In step three, the teachers should look to model their own thinking to help their pupils develop their metacognitive and cognitive skills. They can talk through their own thinking and encourage learners to ask questions about why they chose certain strategies over others. This is the teacher scaffolding new learning, with the aim to reduce this over time to encourage the learners to become more independent and confident. The fourth step requires the teacher to set a level of challenge that is appropriate for the learners. The aim of this challenge is to develop the learner's self-regulation as well as metacognition. The level of challenge should be such that it promotes motivation whilst taking note of cognitive load theory, by breaking down otherwise complex tasks for the learners. In step five, the teacher should seek to create a dialogical learning culture, where learners are supported and encouraged to develop metacognitive talk in the classroom. Having adopted this myself, I understand how this takes time and requires the slowing down of learning in some areas. But the benefits for learners, far outweigh the apparent 'costs'.

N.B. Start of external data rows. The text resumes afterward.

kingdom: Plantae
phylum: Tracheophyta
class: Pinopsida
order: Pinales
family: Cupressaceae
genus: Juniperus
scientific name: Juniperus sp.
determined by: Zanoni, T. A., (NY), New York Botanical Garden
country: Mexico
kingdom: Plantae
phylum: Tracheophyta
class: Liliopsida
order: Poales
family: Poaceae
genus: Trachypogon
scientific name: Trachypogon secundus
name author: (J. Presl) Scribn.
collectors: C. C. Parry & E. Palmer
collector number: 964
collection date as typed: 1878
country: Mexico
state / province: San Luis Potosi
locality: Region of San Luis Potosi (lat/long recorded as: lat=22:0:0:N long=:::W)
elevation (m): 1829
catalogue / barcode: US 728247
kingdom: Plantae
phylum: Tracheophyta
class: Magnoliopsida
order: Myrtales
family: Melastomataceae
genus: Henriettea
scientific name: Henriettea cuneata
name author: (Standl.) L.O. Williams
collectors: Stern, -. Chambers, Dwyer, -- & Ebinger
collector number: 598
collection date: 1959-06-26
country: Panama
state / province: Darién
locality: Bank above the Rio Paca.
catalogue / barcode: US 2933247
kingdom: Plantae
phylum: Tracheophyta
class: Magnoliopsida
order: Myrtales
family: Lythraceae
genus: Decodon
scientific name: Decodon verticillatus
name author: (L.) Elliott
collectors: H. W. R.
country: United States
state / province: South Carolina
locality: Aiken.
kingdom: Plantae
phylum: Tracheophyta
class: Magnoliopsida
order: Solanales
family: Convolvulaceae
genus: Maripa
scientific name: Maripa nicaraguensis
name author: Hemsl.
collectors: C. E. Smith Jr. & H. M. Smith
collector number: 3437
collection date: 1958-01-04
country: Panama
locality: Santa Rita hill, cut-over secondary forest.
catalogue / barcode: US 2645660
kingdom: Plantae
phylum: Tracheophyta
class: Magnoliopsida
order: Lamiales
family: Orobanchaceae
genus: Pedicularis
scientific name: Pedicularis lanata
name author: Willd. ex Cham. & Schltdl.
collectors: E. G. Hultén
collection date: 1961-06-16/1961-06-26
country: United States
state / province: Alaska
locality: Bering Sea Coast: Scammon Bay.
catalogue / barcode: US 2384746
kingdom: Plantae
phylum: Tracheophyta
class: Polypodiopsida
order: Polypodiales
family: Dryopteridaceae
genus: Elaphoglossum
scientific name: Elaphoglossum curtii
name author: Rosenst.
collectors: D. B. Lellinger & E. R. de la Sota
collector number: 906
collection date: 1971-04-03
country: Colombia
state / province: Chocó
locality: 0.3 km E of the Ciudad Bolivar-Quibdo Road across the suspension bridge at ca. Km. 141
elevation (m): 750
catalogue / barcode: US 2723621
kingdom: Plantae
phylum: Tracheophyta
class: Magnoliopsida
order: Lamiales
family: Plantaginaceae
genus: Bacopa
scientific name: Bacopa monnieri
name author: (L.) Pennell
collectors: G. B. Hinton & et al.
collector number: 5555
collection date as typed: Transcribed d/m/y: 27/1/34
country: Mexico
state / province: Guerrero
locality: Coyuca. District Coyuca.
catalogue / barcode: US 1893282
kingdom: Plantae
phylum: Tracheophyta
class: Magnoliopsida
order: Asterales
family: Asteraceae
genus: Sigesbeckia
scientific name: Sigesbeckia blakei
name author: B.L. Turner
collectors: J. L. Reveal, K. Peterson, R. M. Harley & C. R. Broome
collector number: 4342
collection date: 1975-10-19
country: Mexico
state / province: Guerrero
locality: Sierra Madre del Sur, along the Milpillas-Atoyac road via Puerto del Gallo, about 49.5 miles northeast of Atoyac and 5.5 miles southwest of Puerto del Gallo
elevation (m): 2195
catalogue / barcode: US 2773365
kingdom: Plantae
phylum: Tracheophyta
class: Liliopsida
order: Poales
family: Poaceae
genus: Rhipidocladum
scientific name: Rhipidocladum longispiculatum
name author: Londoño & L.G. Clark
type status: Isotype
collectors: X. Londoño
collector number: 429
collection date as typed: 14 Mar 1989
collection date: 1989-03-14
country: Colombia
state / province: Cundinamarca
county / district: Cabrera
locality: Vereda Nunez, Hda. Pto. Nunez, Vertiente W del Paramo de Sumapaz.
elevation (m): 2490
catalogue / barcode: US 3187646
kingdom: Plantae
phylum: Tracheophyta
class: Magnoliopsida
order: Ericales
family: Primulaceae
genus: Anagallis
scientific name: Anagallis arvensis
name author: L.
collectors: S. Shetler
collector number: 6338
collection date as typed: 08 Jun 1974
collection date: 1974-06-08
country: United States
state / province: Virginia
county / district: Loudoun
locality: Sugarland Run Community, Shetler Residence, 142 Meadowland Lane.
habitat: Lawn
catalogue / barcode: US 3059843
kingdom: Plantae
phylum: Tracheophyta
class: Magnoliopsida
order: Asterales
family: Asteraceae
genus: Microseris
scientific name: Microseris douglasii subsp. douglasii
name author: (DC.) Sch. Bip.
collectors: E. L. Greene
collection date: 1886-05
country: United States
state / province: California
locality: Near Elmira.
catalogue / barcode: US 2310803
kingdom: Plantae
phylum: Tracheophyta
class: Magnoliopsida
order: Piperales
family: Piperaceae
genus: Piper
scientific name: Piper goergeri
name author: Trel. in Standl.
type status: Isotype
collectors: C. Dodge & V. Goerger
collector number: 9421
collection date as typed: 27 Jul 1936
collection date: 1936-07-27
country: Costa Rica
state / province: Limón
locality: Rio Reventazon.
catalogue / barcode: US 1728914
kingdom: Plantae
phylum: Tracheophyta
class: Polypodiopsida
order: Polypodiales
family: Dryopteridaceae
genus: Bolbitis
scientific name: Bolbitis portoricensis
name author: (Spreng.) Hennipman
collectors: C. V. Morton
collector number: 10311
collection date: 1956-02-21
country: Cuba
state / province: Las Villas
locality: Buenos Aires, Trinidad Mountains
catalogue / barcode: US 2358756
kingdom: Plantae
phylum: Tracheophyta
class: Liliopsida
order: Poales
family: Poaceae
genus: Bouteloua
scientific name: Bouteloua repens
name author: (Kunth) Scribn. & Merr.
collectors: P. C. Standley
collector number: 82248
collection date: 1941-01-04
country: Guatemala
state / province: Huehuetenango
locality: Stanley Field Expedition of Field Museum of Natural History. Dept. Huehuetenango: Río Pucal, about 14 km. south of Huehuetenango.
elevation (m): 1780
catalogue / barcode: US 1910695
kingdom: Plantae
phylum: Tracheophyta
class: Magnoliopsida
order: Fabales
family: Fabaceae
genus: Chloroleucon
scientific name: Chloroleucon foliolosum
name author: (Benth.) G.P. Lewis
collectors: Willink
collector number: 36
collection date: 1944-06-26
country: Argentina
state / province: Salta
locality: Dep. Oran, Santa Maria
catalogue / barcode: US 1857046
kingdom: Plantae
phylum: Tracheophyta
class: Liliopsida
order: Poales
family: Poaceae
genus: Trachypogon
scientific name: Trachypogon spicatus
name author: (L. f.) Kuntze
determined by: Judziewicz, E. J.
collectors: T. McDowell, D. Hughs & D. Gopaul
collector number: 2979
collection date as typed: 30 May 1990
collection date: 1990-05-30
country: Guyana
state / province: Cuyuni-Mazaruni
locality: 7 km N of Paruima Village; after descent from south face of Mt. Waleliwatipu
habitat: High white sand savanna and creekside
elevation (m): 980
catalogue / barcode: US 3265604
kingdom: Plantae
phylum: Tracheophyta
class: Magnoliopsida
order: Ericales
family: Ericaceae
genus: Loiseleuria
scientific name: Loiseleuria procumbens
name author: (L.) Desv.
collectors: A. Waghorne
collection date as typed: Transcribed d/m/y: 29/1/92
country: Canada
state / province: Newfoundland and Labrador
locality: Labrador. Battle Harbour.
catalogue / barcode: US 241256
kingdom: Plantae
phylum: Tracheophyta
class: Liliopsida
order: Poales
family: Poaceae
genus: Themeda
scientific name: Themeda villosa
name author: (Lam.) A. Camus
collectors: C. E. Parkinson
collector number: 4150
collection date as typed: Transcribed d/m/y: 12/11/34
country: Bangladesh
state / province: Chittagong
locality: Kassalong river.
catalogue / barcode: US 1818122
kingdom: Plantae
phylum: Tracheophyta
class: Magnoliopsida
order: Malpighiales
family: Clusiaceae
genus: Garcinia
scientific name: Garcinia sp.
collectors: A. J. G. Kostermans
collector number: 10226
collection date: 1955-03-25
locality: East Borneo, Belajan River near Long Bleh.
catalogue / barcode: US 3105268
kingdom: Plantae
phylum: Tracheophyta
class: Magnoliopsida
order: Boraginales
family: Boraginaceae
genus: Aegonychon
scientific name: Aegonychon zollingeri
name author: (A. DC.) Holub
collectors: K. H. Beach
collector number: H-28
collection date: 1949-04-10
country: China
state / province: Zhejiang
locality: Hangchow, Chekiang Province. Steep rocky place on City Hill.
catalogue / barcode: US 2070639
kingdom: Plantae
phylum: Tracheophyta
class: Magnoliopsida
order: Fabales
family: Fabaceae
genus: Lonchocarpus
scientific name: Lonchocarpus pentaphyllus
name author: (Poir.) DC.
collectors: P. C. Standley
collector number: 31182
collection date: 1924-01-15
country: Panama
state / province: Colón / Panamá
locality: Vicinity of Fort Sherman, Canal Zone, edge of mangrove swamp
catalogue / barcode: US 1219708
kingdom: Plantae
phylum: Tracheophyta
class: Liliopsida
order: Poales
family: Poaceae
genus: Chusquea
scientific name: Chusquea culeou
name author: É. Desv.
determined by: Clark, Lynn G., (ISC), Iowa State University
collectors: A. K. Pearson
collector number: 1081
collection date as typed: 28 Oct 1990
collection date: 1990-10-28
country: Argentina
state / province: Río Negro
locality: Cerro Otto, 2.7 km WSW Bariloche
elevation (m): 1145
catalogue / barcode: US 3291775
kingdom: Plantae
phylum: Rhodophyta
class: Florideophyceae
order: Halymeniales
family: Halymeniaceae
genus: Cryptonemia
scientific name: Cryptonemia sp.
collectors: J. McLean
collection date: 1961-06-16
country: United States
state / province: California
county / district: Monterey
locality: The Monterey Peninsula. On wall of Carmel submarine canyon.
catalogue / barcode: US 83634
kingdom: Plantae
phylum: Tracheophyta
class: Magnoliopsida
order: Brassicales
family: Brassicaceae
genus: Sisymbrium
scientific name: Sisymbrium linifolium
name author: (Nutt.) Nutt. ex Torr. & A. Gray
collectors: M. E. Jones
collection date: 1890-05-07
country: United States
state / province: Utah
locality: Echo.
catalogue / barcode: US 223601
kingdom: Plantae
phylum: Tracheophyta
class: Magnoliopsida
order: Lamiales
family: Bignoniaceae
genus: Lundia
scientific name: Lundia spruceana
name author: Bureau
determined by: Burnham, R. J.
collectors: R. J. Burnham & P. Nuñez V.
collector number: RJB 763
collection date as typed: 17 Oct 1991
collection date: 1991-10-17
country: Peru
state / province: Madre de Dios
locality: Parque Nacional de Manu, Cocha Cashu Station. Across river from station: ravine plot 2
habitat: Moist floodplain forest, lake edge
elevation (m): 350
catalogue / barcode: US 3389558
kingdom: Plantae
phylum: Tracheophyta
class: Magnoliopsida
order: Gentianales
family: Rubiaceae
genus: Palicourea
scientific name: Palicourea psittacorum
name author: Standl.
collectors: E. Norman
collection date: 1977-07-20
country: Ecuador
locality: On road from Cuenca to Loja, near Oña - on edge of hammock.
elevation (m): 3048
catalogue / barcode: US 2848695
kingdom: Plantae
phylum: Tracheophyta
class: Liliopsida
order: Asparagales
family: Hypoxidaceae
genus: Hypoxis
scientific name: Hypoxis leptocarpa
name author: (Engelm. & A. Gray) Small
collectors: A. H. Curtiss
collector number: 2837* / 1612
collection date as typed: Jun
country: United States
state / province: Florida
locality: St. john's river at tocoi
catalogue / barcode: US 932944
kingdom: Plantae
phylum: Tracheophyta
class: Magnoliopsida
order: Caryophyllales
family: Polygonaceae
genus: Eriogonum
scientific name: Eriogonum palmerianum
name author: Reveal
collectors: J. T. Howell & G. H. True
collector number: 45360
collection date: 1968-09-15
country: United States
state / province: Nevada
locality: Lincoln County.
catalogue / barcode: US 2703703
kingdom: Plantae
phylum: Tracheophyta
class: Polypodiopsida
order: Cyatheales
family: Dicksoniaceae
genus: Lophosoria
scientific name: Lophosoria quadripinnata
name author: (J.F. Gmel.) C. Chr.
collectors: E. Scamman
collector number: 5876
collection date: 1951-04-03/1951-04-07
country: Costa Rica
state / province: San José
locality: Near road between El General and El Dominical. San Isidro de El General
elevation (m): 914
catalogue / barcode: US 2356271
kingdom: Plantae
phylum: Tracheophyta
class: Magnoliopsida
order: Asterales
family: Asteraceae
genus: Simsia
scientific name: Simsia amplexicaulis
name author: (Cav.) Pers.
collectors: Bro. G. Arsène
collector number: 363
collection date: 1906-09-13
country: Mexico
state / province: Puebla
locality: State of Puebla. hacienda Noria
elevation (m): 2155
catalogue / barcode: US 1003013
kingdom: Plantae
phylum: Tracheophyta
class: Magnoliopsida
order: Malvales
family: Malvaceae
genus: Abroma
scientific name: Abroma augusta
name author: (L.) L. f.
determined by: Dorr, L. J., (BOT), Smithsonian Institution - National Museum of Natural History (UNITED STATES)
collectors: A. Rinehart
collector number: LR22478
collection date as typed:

Step six requires teachers to explicitly teach learners how to effectively manage and organise their learning, to help them become independent learners. Here we should teach cognitive strategies that have been shown to work by cognitive science and research. We could help them with memory strategies such as practice tests, spaced practice, elaborative interrogation of learning, self-explanation, interleaved-practice and so on. In this way we are developing cognition, motivation and metacognition that will all help our learners become more independent in understanding and managing their learning. The final step, number seven, is directed more at the management and leadership of schools, who need to ensure that teachers have the opportunity for high-level collaborative professional development that allows them to keep up-dating their knowledge and skills around metacognition. Providing they are supporting and giving teachers the opportunities they need to keep growing and developing their understandings, the report strongly recommends that SMTs then 'expect' these strategies to be implemented by teachers. A strong, but not unreasonable, stance, as long as everyone is delivering on their side of such an expectation.

I think that the above gives schools a guide as to how they may really get going with developing metacognition in teachers and learners. It can soon be made systematic and continuous, then can be built on as confidence, knowledge and experience increases. There can be great benefits for our learners if we do this right, and get it right for all our learners. I have identified some of these as follows:

  • Raised attainment and achievement for all learners, especially for those most disadvantaged otherwise
  • The closing of gaps caused by disadvantage
  • The development of independent learners earlier
  • Learners who better understand themselves as learners, and how to improve
  • The development of self-regulation and agency in learners
  • Deep impactful change embedded in teacher practice and thinking
  • Schools working collaboratively with a focus on thinking and learning
There may well be others, but I think they are all worth thinking about!